When you email someone, recipients in both the to and cc fields can see each other’s email addresses. In the example above, the potential client can see that the manager of hers has been copied into the email. To avoid this, i.e. if you want to keep carbon copy recipients private, you should use the bcc field.
all email addresses mentioned in the bcc field are hidden, so recipients in the to and cc fields cannot see them.
when should i cc in email?
From a technical point of view, the cc field works exactly the same as the to field in email. that is, it doesn’t matter if you include an email address in the to field or the cc field: the email is delivered to the recipients, and each recipient can see the other’s email address. so why do you need the cc field?
It really comes down to email etiquette. when composing the email, the to field is for those recipients to whom the email is directly intended. on the other hand, the cc field is for those recipients who receive the email as a courtesy or to stay informed.
Generally speaking, if you receive an email that mentions you in the cc field, you are not expected to take any action.
when should you bcc in email?
The bcc field is very different from the cc field, and actually has a lot of use cases. Since the email addresses mentioned in the bcc field remain private and hidden, here are some examples where you can use bcc for your own benefit.
- when you have to send an email to a large number of recipients, without sharing everyone’s email addresses with each other. For example, a school teacher needs to email all parents in her class, but she doesn’t want all email addresses to be public. in this case, she can put her own email address in the to field and all of the parent’s email addresses in the bcc field.
- when she wants to keep someone informed without the recipient original know. For example, she wants to send an email to someone from her primary email account, and she also wants to save a copy of the email to her secondary email account without sharing it with the original recipient.
what are the problems with using cc in email?
The cc field allows you to send a copy of the email to any recipient of your choice.
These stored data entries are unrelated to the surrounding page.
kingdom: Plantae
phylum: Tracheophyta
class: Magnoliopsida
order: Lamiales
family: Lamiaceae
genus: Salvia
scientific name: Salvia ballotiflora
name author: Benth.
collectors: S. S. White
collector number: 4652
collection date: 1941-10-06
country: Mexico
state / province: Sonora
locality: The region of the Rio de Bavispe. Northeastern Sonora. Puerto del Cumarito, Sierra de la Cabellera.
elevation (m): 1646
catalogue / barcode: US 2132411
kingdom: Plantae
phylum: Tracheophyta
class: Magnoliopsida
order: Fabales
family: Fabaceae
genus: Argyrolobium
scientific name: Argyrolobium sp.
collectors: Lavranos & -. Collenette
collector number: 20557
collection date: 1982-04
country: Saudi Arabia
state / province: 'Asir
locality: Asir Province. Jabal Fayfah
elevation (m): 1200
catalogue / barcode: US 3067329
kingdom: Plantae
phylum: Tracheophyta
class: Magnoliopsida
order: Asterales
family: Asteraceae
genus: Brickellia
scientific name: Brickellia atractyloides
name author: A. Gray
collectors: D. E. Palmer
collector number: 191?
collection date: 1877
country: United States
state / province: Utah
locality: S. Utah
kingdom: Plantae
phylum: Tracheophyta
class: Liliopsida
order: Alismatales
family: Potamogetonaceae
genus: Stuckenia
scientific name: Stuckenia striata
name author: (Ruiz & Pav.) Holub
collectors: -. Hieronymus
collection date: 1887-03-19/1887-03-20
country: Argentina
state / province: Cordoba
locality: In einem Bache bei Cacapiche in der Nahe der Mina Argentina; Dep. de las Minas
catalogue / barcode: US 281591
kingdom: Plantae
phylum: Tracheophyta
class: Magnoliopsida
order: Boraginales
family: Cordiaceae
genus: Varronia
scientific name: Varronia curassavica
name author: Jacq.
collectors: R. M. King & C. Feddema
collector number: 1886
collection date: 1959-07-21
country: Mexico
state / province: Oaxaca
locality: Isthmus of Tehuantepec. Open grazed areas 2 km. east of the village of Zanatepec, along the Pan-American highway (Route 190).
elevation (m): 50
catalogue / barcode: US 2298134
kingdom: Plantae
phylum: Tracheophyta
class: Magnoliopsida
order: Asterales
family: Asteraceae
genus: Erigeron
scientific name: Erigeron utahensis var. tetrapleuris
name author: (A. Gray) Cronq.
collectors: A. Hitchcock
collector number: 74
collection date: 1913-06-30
In most cases, the cc field is used to keep someone informed or to share the same email with them. unfortunately, this creates a verbatim copy of the same email in the recipient’s inbox. Imagine the state of your manager’s inbox if you sent them a copy in every outgoing email you send. this is a quick way to clutter your inbox.
Not only that, cc emails also take up unnecessary storage space in the email account. if the email has attachments, copies of those attachments are created and delivered to all recipients named in the to and cc fields. imagine how much storage space is wasted this way.
Finally, if you use an email service that charges per email sent (like amazon’s ses), you’re wasting a credit for each recipient mentioned in the cc field. so what are the alternatives to cc in email?
what are the alternatives to cc in email?
A great way to avoid the mess that comes from using cc within your team is to switch to spark for teams. spark is an amazing email client that allows you to share an email with your teammates without creating an additional copy. you can then discuss this email with private comments, thus avoiding the added clutter of follow-up emails.
download spark for free and switch to a better email experience for you and your team.